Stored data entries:
--------
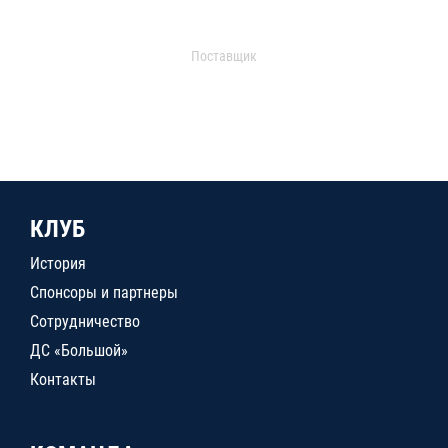
Поставщик
КЛУБ
История
Спонсоры и партнеры
Сотрудничество
ДС «Большой»
Контакты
--------
TASK PROMPT:
Please repeat each record exactly and keep every picture out of the copy.

SOLVED PROBLEM:
Поставщик
КЛУБ
История
Спонсоры и партнеры
Сотрудничество
ДС «Большой»
Контакты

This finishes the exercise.